Yang Pan-chyr (楊泮池): Doctors are dissatisfied with their long work hours, the imbalance between work and leisure, the non-ideal wages-to-work ratio, lack of guarantees on occupational hazards and subsequent lawsuits.

To make changes to all these things, our medical field truly needs some reforms.

I support the motion to cut down on the 88-hour workweek that is currently employed. Doctors should not have to work such long hours, as tiredness diminishes the quality of medical services. There really is a need for more reasonable work hours as well as work environment regulations.

According to a study on work hours for Taiwan’s 40,000 medical staff, surgeons had the highest number of work hours — at a maximum of 15 hours per day (based on a five-day workweek) — followed by general medicine, obstetrics and gynecology, general pediatrics and emergency room doctors.

All five divisions are important medical fields, and all five are facing severe personnel shortages. These divisions are all high-stress and high-risk, both in terms of their job and in terms of legal troubles that come with the job.

Many doctors are more willing to transfer into low-risk divisions, such as cosmetic surgery.

Consequently, in all five fields, and more so in rural hospitals, people are working longer hours because of staff shortages.

LT: The plan to extend the Labor Standards Act (勞動基準法) to cover doctors was opposed by the Ministry of Health and Welfare and the Ministry of Labor during the former Chinese Nationalist Party (KMT) administration, yet now the KMT, as an opposition party, is looking to expedite the inclusion of doctors under the act. What changes to the medical environment are experts worried about?

  Yang: The [planned] inclusion of doctors under the Labor Standards Act would not necessarily resolve the sweatshop conditions doctors are working under. Most problems should be resolved by fine-tuning existing measures, such as the National Health Insurance (NHI) program payout scheme, the establishment of a medical dispute law and occupational insurance for doctors.

If we are unable to attain solutions based on our problems, and also fail to plan for expansive set measures, then including doctors under the act would only serve to shorten doctors’ work hours on paper while creating more problems.

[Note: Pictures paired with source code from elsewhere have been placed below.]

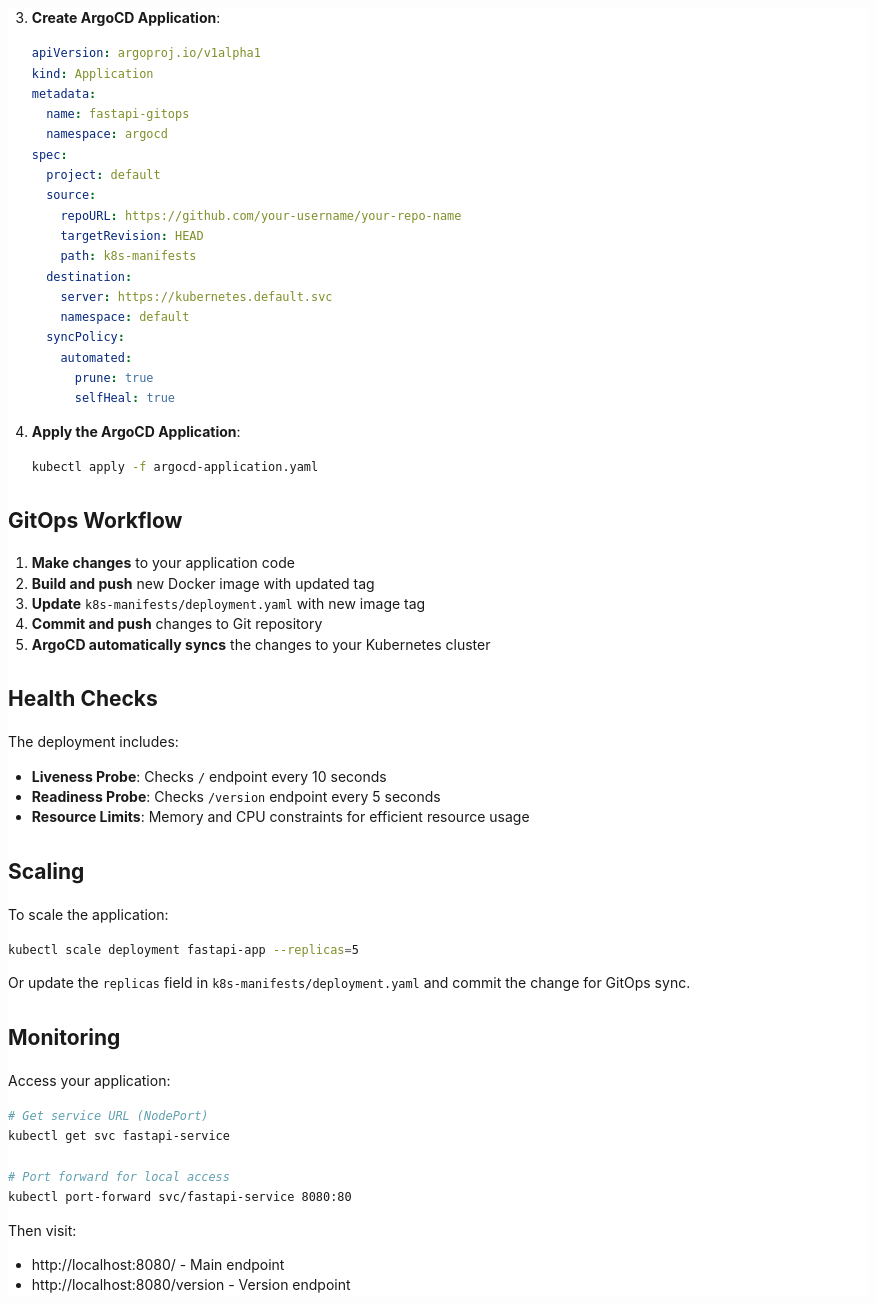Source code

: 3. **Create ArgoCD Application**:
   ```yaml
   apiVersion: argoproj.io/v1alpha1
   kind: Application
   metadata:
     name: fastapi-gitops
     namespace: argocd
   spec:
     project: default
     source:
       repoURL: https://github.com/your-username/your-repo-name
       targetRevision: HEAD
       path: k8s-manifests
     destination:
       server: https://kubernetes.default.svc
       namespace: default
     syncPolicy:
       automated:
         prune: true
         selfHeal: true
   ```

4. **Apply the ArgoCD Application**:
   ```bash
   kubectl apply -f argocd-application.yaml
   ```

## GitOps Workflow

1. **Make changes** to your application code
2. **Build and push** new Docker image with updated tag
3. **Update** `k8s-manifests/deployment.yaml` with new image tag
4. **Commit and push** changes to Git repository
5. **ArgoCD automatically syncs** the changes to your Kubernetes cluster

## Health Checks

The deployment includes:
- **Liveness Probe**: Checks `/` endpoint every 10 seconds
- **Readiness Probe**: Checks `/version` endpoint every 5 seconds
- **Resource Limits**: Memory and CPU constraints for efficient resource usage

## Scaling

To scale the application:
```bash
kubectl scale deployment fastapi-app --replicas=5
```

Or update the `replicas` field in `k8s-manifests/deployment.yaml` and commit the change for GitOps sync.

## Monitoring

Access your application:
```bash
# Get service URL (NodePort)
kubectl get svc fastapi-service

# Port forward for local access
kubectl port-forward svc/fastapi-service 8080:80
```

Then visit:
- http://localhost:8080/ - Main endpoint
- http://localhost:8080/version - Version endpoint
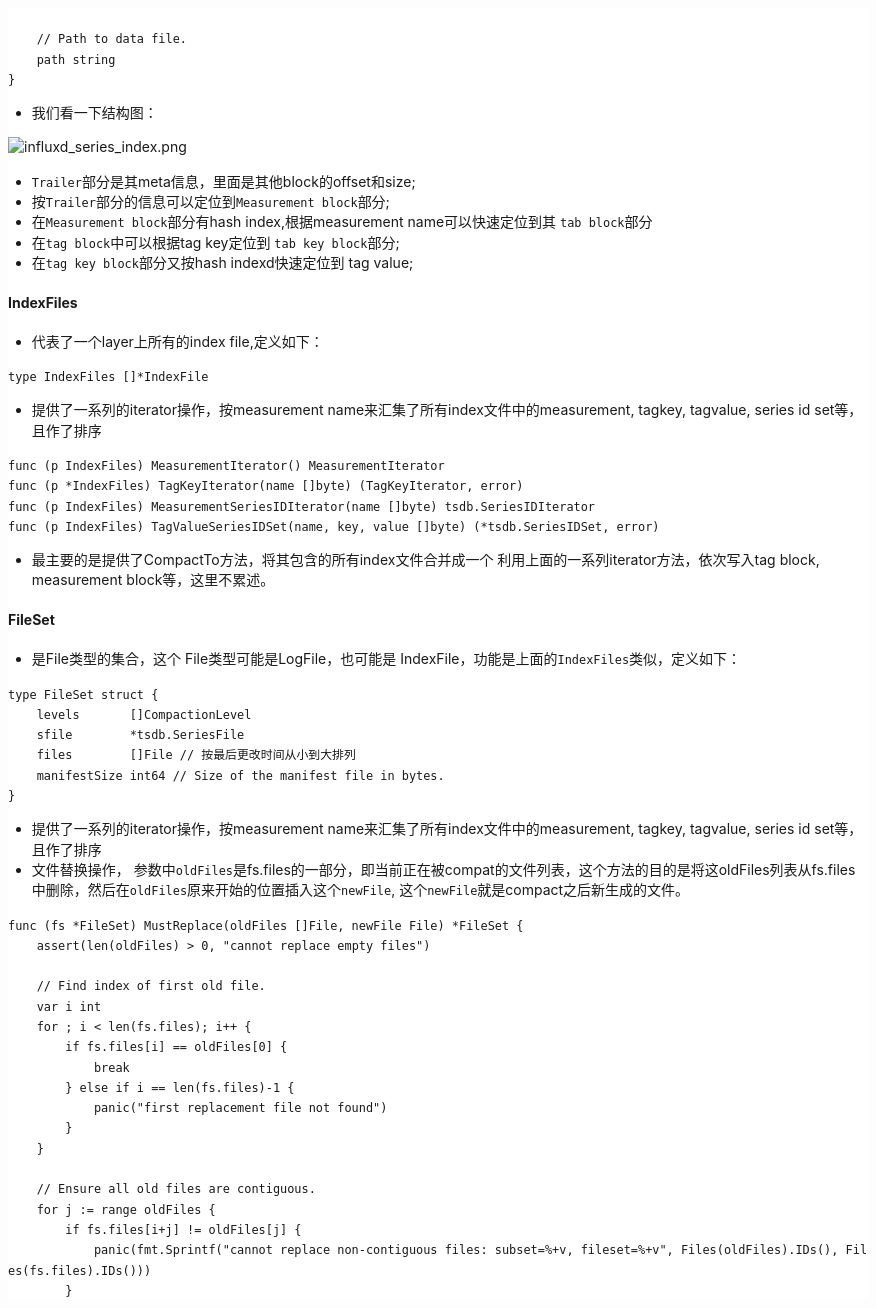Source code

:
 ```

	// Path to data file.
	path string
}
```
* 我们看一下结构图：

![influxd_series_index.png](https://upload-images.jianshu.io/upload_images/2020390-8dfebdca6151d938.png?imageMogr2/auto-orient/strip%7CimageView2/2/w/1240)

* `Trailer`部分是其meta信息，里面是其他block的offset和size;
* 按`Trailer`部分的信息可以定位到`Measurement block`部分;
* 在`Measurement block`部分有hash index,根据measurement name可以快速定位到其 `tab block`部分
* 在`tag block`中可以根据tag key定位到 `tab key block`部分;
* 在`tag key block`部分又按hash indexd快速定位到 tag value;

#### IndexFiles
* 代表了一个layer上所有的index file,定义如下：
```
type IndexFiles []*IndexFile
```
* 提供了一系列的iterator操作，按measurement name来汇集了所有index文件中的measurement, tagkey, tagvalue, series id set等，且作了排序
```
func (p IndexFiles) MeasurementIterator() MeasurementIterator
func (p *IndexFiles) TagKeyIterator(name []byte) (TagKeyIterator, error)
func (p IndexFiles) MeasurementSeriesIDIterator(name []byte) tsdb.SeriesIDIterator
func (p IndexFiles) TagValueSeriesIDSet(name, key, value []byte) (*tsdb.SeriesIDSet, error) 
```
* 最主要的是提供了CompactTo方法，将其包含的所有index文件合并成一个
利用上面的一系列iterator方法，依次写入tag block, measurement block等，这里不累述。

#### FileSet
* 是File类型的集合，这个 File类型可能是LogFile，也可能是 IndexFile，功能是上面的`IndexFiles`类似，定义如下：
```
type FileSet struct {
	levels       []CompactionLevel
	sfile        *tsdb.SeriesFile
	files        []File // 按最后更改时间从小到大排列
	manifestSize int64 // Size of the manifest file in bytes.
}
```
* 提供了一系列的iterator操作，按measurement name来汇集了所有index文件中的measurement, tagkey, tagvalue, series id set等，且作了排序
* 文件替换操作， 参数中`oldFiles`是fs.files的一部分，即当前正在被compat的文件列表，这个方法的目的是将这oldFiles列表从fs.files中删除，然后在`oldFiles`原来开始的位置插入这个`newFile`, 这个`newFile`就是compact之后新生成的文件。
```
func (fs *FileSet) MustReplace(oldFiles []File, newFile File) *FileSet {
	assert(len(oldFiles) > 0, "cannot replace empty files")

	// Find index of first old file.
	var i int
	for ; i < len(fs.files); i++ {
		if fs.files[i] == oldFiles[0] {
			break
		} else if i == len(fs.files)-1 {
			panic("first replacement file not found")
		}
	}

	// Ensure all old files are contiguous.
	for j := range oldFiles {
		if fs.files[i+j] != oldFiles[j] {
			panic(fmt.Sprintf("cannot replace non-contiguous files: subset=%+v, fileset=%+v", Files(oldFiles).IDs(), Files(fs.files).IDs()))
		}
```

The act’s regulations on work hours are too uniform and do not take into consideration whether individuals are interns or visiting staff. If, for example, a resident doctor is eligible under the act, their workweek would be capped at 40 hours, with an average eight-hour day, or 12-hour maximum, and other limitations placed on them.

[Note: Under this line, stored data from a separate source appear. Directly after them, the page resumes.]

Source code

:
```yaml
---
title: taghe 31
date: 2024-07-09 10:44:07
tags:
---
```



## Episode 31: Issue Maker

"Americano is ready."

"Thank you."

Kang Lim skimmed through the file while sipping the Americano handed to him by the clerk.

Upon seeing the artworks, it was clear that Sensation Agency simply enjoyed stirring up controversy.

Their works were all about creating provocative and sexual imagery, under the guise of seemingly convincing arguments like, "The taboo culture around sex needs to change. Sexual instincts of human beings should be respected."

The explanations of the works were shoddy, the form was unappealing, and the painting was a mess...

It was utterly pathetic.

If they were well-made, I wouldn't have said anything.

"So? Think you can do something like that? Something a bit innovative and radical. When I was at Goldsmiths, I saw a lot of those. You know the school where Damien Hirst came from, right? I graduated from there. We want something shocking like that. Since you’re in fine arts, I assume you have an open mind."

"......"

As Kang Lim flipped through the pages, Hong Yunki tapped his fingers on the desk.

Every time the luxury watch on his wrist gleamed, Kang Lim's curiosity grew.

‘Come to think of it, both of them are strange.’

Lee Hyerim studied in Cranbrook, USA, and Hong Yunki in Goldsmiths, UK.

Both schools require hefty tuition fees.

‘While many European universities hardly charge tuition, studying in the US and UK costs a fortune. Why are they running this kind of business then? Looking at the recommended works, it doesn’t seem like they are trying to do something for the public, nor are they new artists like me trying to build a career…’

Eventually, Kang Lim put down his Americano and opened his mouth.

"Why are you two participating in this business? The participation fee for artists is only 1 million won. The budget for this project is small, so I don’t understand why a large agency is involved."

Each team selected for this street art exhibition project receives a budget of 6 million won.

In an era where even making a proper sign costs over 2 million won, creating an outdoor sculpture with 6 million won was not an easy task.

If doctors who attend to patients or perform surgery are limited to eight-hour workdays, the nation would see a serious impact on the quality of medical provisions.

A doctor’s job is to save lives and treat illnesses; however, these things do not happen at fixed times. Imagine a doctor that is supposed to operate on two patients, but is forced to leave in the middle of the operation because they need to clock out of work; is the hospital going to have doctors take turns at the operation table?

Additionally, the reduced work hours for doctors would also see fewer people attended to. Will patients accept it if hospitals were to announce a decreased service capacity and ask patients to vacate their sick beds? The situation would also cause longer waiting times for patients, which would directly impact citizens’ rights to receive medical treatment.